**本文抜粋:**
__________________________________________________
米オハイオ州クリーブランドに所在するケースウェスタンリザーブ大学などの研究チームは、口腔がんの治療法選択を患者ごとに個別最適化するためのAIシステム開発に取り組んでいる。中心となる研究センター・CCIPDは、特にがん治療分野を中心として60を超える特許を保有するなど、精密医療におけるAI活用の先導的地位を確立している。
研究チームは6日、同大学公式ウェブサイトを通じ、米国立がん研究所(NCI)から5年間で330万ドルの研究助成を受けて、今回のシステム開発を加速させることを明らかにした。チームのテクノロジーは高度なコンピュータビジョンおよび機械学習技術に基づくもので、デジタル化された口腔がんの組織スライドから「がんと免疫細胞、および細胞間の空間パターン」を認識する。ここから、がんの悪性度や手術適応、化学療法および放射線治療の必要性などを識別するAIの開発に結びつけている。
__________________________________________________
**提供資料:**
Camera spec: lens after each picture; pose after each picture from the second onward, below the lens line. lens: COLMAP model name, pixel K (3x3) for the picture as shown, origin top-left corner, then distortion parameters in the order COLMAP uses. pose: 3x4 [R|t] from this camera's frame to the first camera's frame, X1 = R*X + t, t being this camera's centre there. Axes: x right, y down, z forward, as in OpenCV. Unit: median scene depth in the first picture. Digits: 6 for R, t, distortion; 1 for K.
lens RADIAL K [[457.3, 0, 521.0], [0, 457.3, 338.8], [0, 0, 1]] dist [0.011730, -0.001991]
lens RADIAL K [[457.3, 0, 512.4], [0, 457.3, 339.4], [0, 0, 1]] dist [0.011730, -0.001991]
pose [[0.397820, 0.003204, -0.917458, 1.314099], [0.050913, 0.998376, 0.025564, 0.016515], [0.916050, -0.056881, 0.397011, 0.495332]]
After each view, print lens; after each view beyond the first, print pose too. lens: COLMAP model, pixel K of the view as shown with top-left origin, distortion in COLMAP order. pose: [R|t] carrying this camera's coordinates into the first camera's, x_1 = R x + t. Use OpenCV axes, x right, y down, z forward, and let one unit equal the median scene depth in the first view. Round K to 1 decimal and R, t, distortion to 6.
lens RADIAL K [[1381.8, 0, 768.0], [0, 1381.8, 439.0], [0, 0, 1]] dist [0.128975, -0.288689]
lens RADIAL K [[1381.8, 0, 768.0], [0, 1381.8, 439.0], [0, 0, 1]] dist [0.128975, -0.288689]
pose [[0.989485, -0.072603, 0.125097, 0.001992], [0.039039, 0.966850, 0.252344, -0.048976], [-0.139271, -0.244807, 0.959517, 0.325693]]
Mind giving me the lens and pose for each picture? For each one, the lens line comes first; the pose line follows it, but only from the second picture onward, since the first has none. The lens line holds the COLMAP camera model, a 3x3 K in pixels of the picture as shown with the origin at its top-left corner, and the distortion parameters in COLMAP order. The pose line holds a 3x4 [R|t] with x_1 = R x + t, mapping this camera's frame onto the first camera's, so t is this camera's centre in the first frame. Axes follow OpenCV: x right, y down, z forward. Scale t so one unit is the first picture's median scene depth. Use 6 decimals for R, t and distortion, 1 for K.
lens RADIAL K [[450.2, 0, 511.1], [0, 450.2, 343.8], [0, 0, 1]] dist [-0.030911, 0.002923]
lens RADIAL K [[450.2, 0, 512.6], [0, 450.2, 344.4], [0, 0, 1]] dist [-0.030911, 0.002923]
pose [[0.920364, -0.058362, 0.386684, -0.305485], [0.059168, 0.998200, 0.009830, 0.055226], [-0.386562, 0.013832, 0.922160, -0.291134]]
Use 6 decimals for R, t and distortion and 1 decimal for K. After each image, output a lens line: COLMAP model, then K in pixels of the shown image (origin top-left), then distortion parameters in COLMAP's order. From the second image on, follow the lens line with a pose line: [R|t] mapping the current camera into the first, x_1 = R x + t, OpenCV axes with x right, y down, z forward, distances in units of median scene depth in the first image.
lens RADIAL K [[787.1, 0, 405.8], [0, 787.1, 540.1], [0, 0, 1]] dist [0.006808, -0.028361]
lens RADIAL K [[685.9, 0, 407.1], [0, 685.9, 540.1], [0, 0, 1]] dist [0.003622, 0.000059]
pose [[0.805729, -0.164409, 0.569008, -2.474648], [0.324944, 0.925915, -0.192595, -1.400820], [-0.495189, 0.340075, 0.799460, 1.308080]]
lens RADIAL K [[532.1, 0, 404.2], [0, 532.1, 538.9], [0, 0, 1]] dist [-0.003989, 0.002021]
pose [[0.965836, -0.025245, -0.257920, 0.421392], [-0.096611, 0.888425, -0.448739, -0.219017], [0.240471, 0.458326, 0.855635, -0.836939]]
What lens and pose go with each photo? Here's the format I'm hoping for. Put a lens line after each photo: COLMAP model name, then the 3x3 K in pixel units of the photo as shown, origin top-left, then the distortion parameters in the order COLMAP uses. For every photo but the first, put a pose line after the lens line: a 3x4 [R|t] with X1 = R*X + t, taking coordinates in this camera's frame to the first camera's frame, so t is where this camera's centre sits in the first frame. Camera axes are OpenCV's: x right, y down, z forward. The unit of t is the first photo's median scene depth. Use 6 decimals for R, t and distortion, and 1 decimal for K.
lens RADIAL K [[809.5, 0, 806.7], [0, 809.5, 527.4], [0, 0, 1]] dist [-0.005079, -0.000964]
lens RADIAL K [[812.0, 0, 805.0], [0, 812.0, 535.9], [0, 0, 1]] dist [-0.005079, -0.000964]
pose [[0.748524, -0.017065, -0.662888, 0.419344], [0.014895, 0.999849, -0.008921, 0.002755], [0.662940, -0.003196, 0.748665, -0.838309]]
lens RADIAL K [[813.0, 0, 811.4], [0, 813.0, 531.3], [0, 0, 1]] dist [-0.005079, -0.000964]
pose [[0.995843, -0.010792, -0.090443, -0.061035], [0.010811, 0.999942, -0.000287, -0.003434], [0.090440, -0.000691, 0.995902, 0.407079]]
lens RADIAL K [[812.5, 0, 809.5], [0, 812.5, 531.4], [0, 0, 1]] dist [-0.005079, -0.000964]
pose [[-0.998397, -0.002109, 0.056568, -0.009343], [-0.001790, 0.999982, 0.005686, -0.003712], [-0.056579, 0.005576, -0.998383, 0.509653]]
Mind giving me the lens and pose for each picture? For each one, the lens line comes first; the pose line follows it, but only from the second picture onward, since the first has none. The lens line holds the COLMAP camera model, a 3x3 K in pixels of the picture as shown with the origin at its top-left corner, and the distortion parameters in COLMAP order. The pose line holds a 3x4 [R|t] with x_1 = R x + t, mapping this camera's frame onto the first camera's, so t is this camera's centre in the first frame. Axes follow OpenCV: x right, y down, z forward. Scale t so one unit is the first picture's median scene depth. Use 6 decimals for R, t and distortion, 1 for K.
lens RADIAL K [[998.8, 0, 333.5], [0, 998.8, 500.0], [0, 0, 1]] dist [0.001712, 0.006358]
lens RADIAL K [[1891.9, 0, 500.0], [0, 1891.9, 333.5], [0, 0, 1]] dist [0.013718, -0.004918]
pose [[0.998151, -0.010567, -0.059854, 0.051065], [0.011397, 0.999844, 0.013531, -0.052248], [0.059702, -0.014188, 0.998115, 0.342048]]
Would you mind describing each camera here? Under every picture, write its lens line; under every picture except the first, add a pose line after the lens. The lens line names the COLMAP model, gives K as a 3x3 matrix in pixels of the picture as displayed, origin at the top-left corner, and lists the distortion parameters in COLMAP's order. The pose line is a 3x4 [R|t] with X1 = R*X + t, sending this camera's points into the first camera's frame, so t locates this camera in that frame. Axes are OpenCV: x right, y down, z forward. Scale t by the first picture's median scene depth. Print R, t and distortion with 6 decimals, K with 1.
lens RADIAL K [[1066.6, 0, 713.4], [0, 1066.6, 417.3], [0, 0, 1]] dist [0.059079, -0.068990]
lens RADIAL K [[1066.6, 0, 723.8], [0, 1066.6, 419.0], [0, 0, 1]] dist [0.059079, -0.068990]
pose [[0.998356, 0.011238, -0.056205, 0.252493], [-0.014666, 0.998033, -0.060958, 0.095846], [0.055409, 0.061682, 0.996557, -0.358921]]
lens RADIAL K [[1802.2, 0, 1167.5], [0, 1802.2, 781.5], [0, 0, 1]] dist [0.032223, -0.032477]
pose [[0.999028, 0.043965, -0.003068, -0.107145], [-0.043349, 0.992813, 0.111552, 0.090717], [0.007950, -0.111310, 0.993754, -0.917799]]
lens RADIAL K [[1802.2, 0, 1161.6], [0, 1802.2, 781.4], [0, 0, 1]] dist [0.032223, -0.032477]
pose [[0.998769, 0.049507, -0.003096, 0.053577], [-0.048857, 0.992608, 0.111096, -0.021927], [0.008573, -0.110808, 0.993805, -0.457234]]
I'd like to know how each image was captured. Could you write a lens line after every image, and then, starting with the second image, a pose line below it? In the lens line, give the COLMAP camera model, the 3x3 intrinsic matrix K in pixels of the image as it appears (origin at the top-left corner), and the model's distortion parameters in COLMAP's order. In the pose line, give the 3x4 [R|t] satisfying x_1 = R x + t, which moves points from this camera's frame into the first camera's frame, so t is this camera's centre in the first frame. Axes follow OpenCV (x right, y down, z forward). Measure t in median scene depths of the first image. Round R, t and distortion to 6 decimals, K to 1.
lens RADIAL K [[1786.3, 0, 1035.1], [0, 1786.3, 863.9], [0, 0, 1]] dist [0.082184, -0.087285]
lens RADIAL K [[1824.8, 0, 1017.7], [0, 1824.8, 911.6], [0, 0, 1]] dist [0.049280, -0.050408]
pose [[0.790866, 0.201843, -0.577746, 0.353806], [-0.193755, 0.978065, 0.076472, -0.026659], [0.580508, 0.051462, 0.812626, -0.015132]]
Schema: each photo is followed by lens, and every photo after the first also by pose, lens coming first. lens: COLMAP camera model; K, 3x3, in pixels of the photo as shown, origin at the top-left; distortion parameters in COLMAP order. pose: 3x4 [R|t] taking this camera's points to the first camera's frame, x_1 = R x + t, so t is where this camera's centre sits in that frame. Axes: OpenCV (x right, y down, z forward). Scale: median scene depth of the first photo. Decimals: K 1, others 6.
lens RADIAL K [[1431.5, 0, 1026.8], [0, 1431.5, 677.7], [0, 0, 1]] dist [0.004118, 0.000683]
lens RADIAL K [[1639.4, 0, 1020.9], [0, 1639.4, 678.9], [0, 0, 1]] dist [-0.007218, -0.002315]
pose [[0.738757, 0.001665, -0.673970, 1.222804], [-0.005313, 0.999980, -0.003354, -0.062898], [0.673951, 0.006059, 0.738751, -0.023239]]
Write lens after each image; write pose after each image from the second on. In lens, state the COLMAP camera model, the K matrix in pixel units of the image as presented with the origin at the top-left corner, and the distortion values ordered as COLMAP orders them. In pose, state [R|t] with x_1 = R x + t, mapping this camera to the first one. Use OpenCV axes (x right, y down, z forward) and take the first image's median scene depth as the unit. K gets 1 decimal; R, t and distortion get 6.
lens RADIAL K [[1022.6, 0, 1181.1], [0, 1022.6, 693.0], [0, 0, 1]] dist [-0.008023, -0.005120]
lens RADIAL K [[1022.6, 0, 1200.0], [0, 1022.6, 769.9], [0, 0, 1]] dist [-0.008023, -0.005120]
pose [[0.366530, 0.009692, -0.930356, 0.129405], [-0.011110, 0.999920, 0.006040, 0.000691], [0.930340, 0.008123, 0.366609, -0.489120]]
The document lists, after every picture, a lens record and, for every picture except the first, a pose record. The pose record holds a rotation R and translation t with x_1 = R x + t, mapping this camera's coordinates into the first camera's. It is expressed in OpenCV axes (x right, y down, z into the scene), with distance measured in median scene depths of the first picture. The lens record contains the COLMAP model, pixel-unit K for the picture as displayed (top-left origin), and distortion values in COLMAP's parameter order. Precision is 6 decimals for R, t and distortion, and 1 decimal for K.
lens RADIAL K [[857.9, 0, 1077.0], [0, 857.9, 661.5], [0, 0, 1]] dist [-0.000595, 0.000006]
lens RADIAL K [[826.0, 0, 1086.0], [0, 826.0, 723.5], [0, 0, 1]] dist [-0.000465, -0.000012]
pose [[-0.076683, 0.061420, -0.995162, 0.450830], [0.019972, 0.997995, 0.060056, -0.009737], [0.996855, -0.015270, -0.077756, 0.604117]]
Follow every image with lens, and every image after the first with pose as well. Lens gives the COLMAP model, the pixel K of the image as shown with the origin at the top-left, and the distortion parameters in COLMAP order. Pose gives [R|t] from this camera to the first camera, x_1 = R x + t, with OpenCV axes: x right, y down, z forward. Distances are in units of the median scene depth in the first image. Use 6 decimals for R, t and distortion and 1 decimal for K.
__________________________________________________
**課題:** 口腔がんの治療法選択を支援するAI研究についての本文を、最後の文の後から書き継いでください。 項目は、本文とは別の出典から取られたものです。

**解答:**
これまでの治療法選択は限られたパラメータに基づく、比較的大枠での分類であったため、手術単独療治療が適応となる群にも、本来は放射線治療を加えるべきサブセットが一定数混じることなどが問題となってきた。口腔がんは米国におけるがん罹患の3%を占め、世界では年間40万人の新規症例が報告されている。チームの新しいAIシステムが潜在的に果たす役割は大きく、治療戦略策定を根本から書き換えるものとなる可能性もある。